When the Pinkerton company merged with another firm in 1999, about forty years after the last Pinkerton family member ran the agency, the remaining historical archive was donated to the Library of Congress. It joined a smaller collection of Pinkerton materials to form the Pinkerton’s National Detective Agency Records, the bulk of which is held by the Manuscript Division. (Some of the photographs were transferred to the Library’s Prints and Photographs Division.)
In addition to some Pinkerton family records and the “secret archive,” the collection in the Manuscript Division primarily contains materials from the New York and Chicago offices. Thus, the Pinkerton archive as received is selective in nature, and only represents a small fraction of the total work undertaken by Pinkerton’s since its formation by Allan Pinkerton in the 1850s.

Dataset:
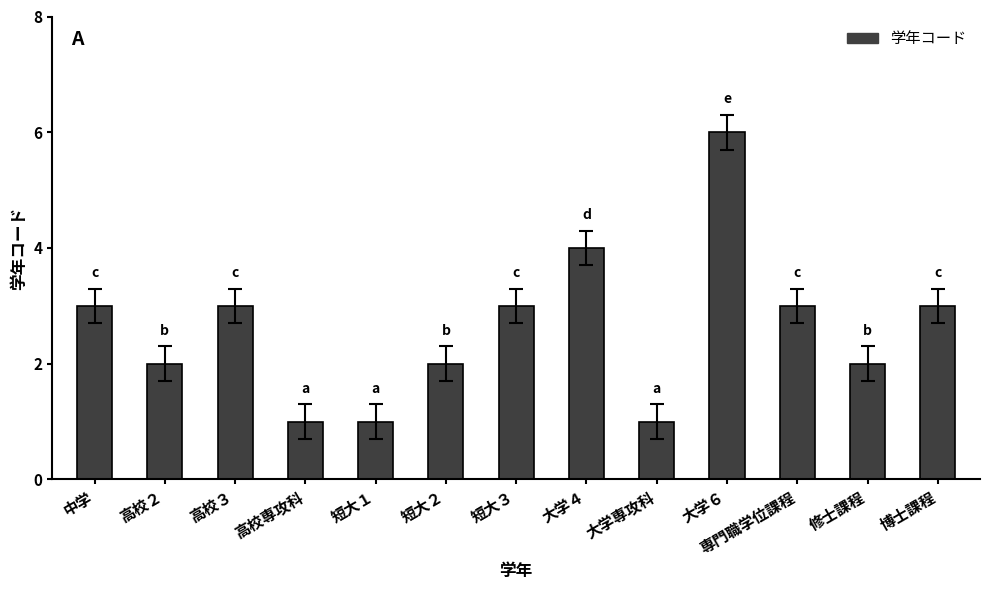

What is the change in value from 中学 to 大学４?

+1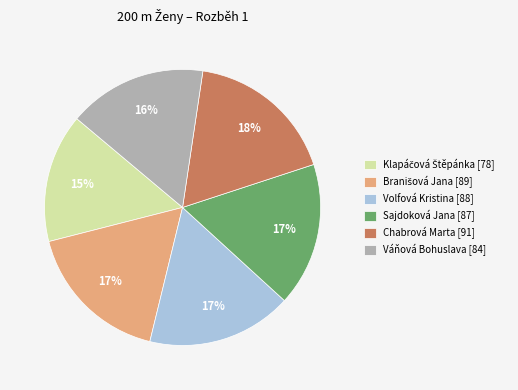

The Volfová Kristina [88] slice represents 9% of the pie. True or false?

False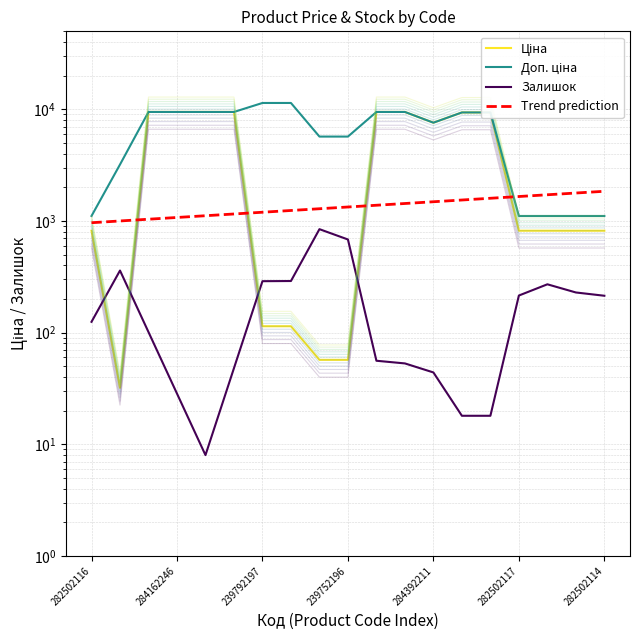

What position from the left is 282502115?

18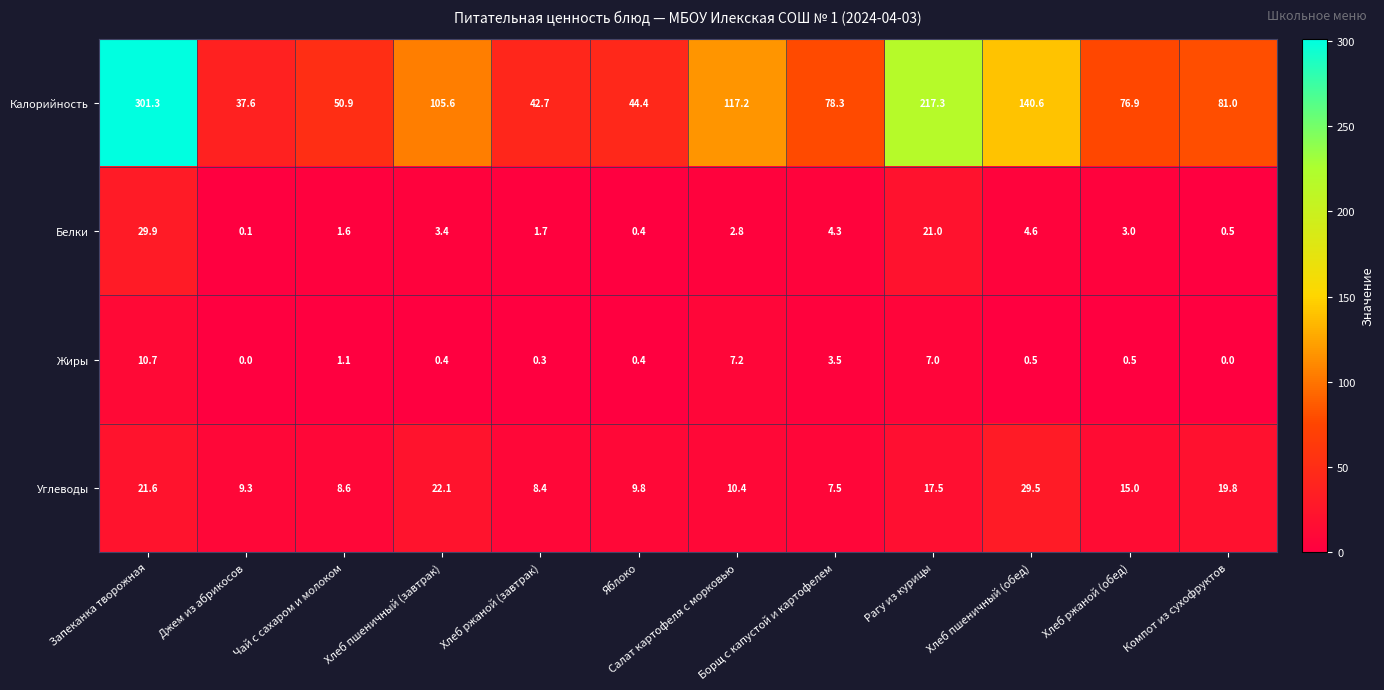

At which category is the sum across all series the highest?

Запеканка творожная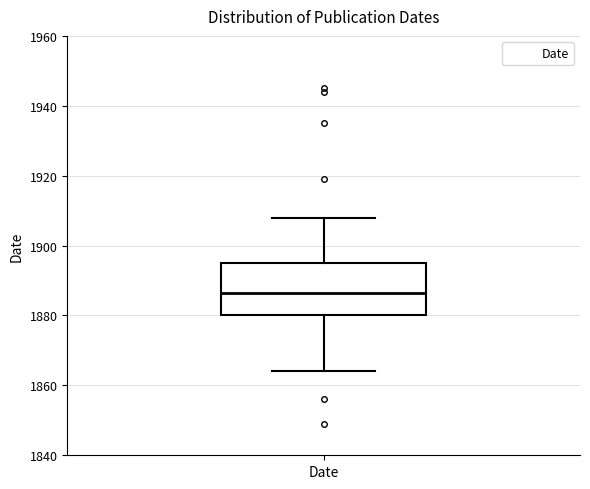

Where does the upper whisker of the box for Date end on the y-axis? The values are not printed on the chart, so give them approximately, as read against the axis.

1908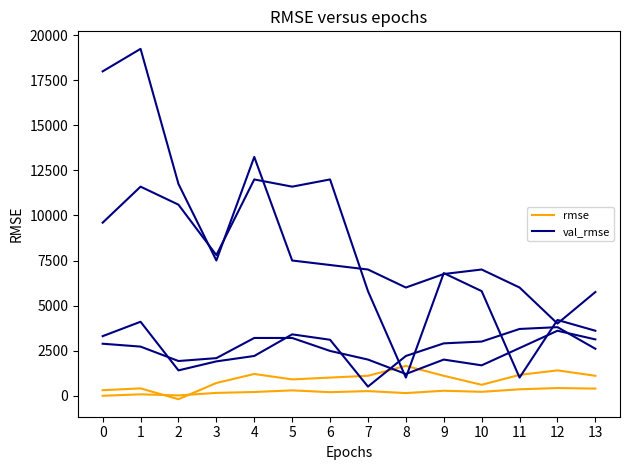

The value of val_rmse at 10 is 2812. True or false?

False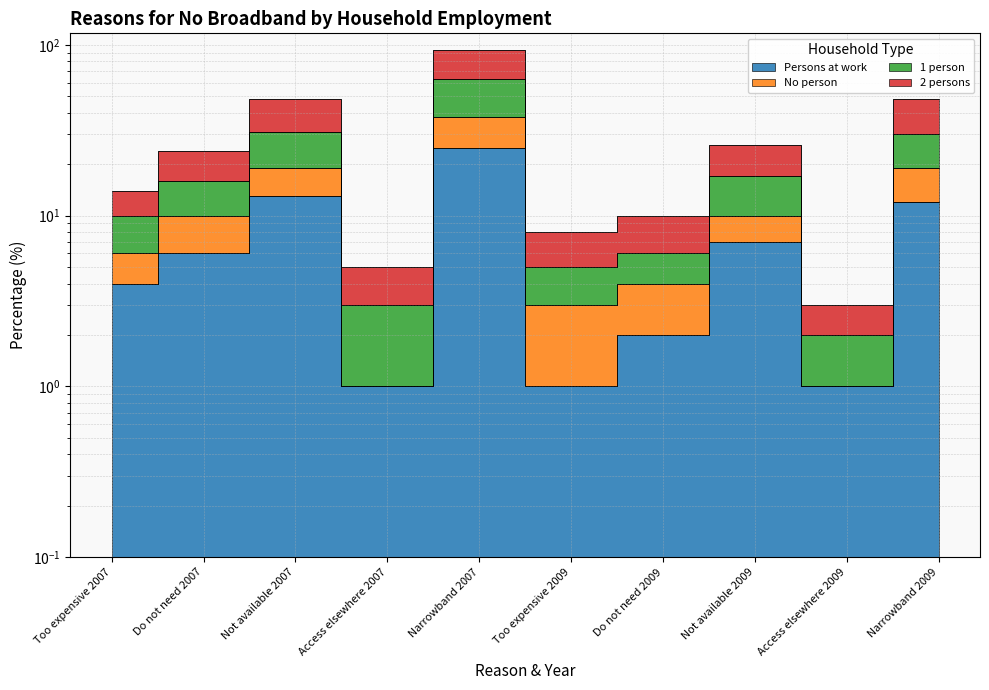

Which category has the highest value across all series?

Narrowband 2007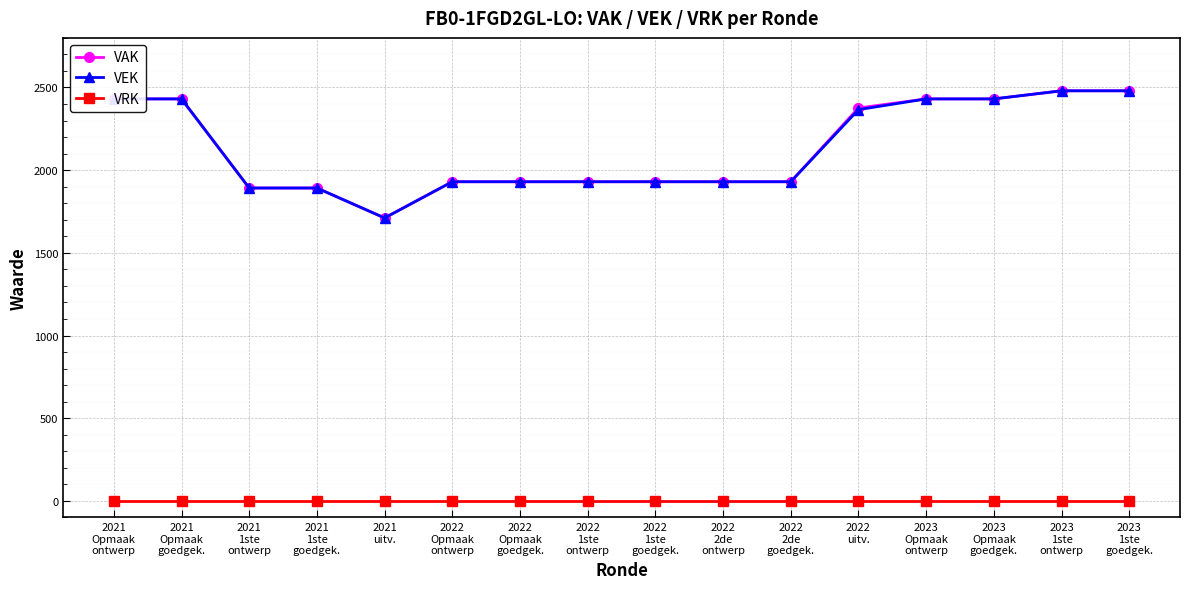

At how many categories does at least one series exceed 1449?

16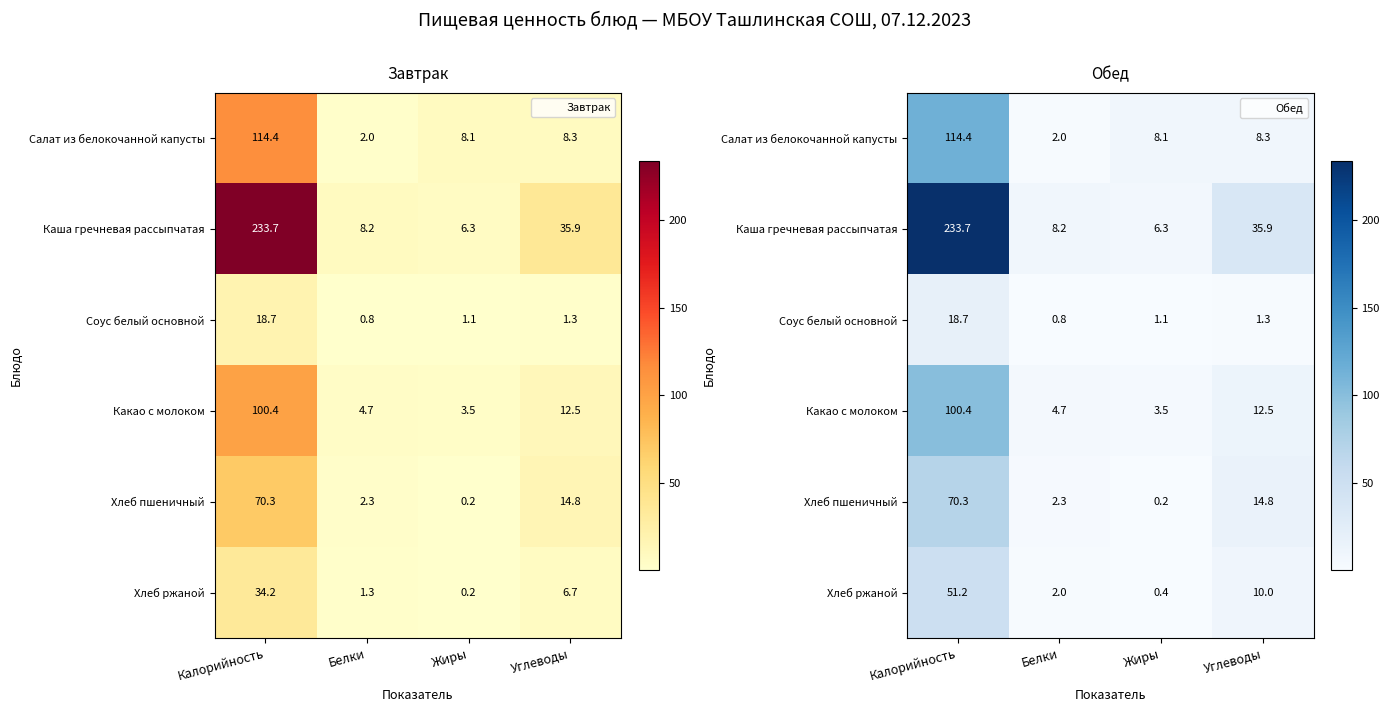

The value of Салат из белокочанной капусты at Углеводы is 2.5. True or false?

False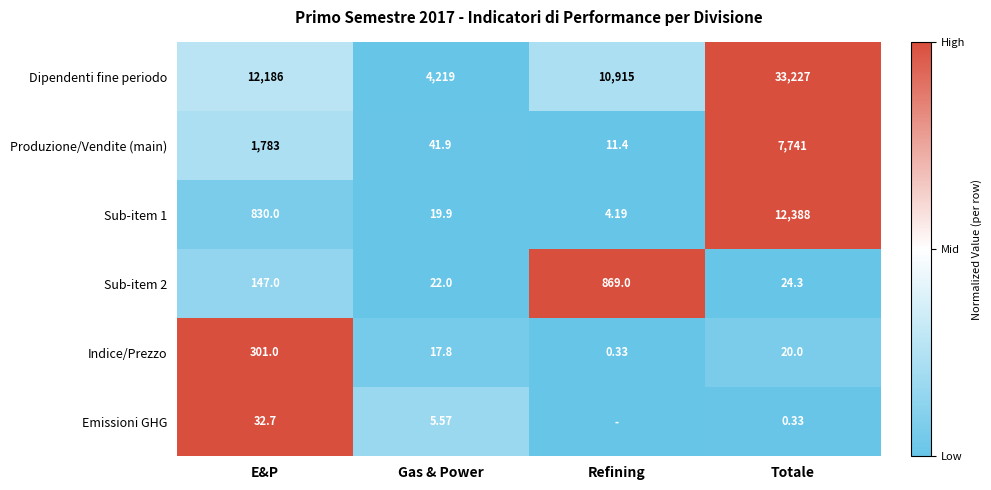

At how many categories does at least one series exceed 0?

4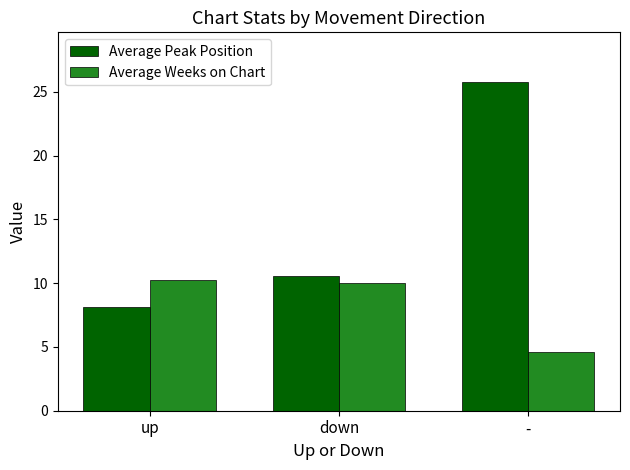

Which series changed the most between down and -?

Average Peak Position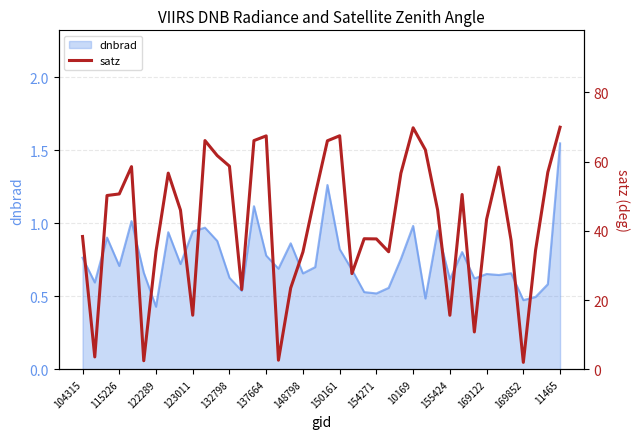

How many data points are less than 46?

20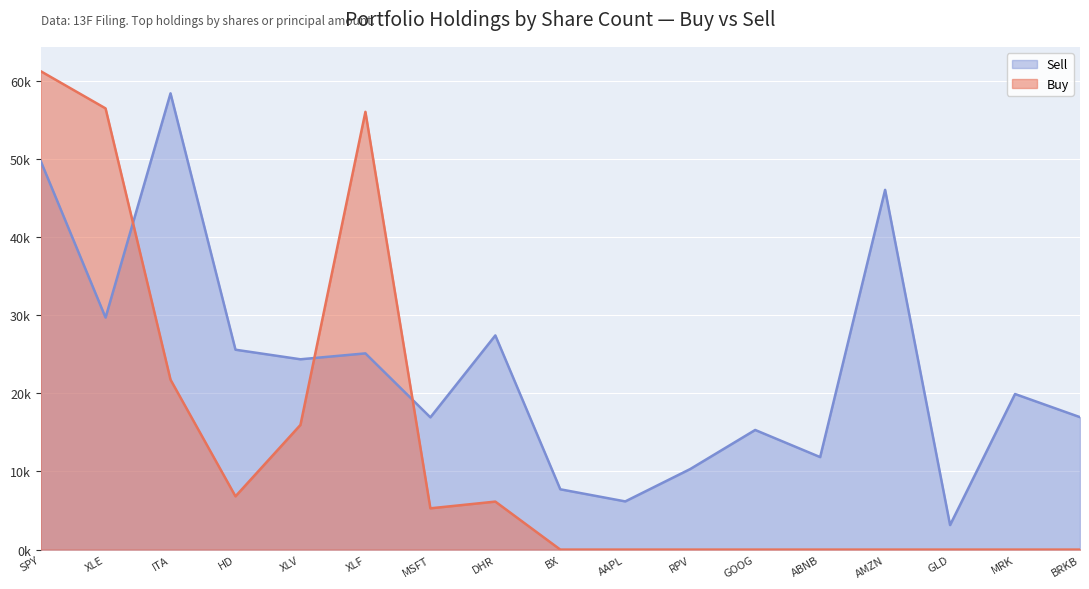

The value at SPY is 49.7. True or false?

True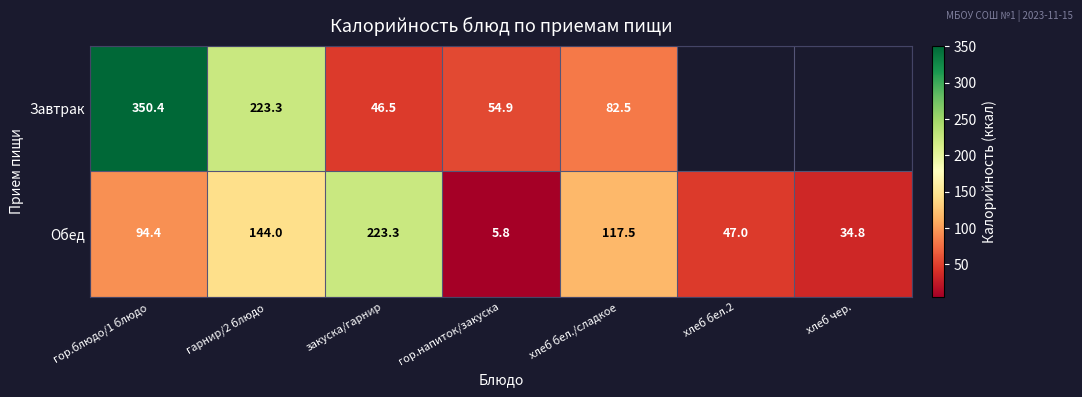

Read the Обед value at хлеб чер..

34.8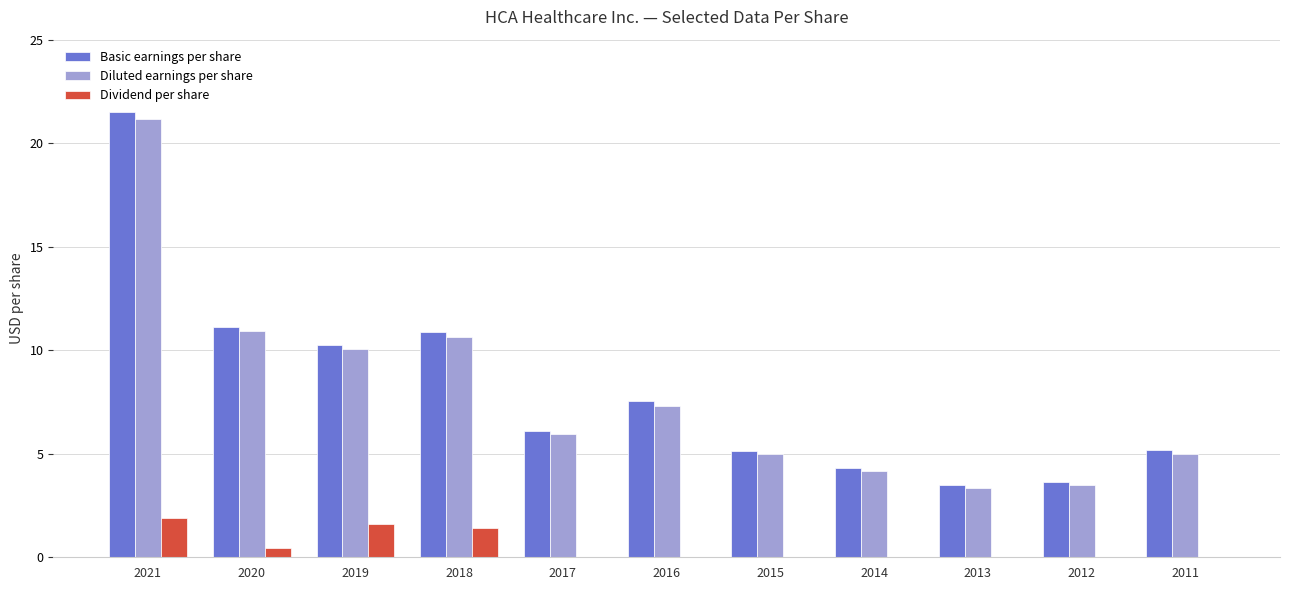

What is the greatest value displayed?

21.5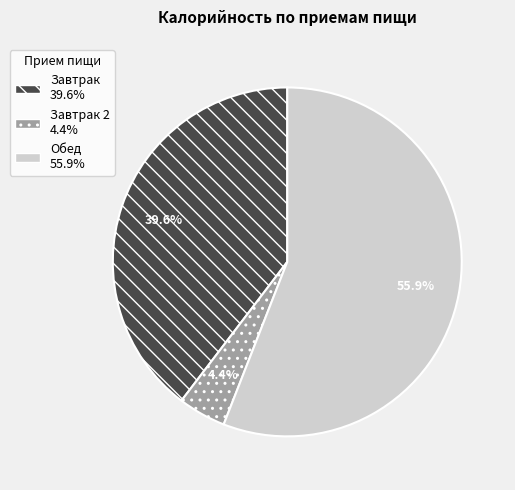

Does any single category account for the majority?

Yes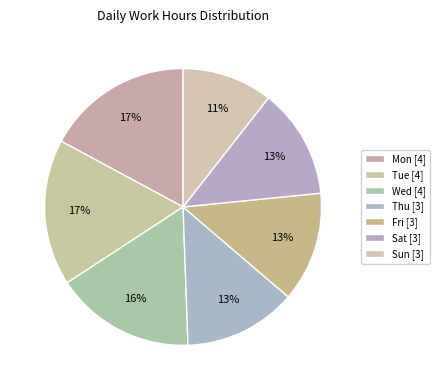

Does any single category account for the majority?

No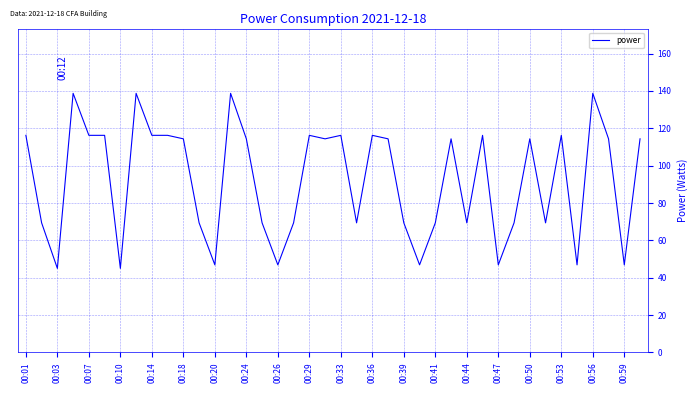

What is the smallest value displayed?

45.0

What is being asked:
Transcribe everything in the passage on the Pinkerton archive from "In addition to" down to "in the 1850s.". The rows are separate material and have no connection to the passage on the Pinkerton archive.

Problem solution:
In addition to some Pinkerton family records and the “secret archive,” the collection in the Manuscript Division primarily contains materials from the New York and Chicago offices. Thus, the Pinkerton archive as received is selective in nature, and only represents a small fraction of the total work undertaken by Pinkerton’s since its formation by Allan Pinkerton in the 1850s.